What needs to be done
Could you recast the text lines from every row below as a Markdown table with the columns No. and Text, numbering each line and skipping blank ones? Leave the pictures out of your answer.

Materials provided
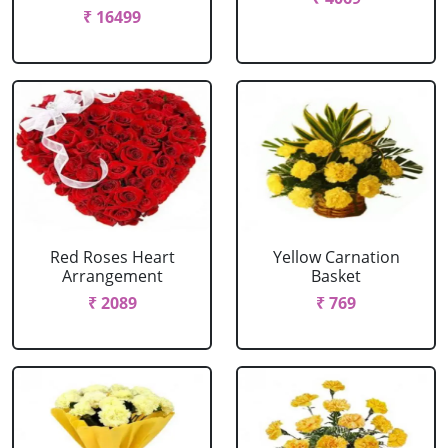
₹ 16499
Red Roses Heart
Yellow Carnation
Arrangement
Basket
₹ 2089
₹ 769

Task solution
| No. | Text |
|---|---|
| 1 | ₹ 16499 |
| 2 | Red Roses Heart |
| 3 | Yellow Carnation |
| 4 | Arrangement |
| 5 | Basket |
| 6 | ₹ 2089 |
| 7 | ₹ 769 |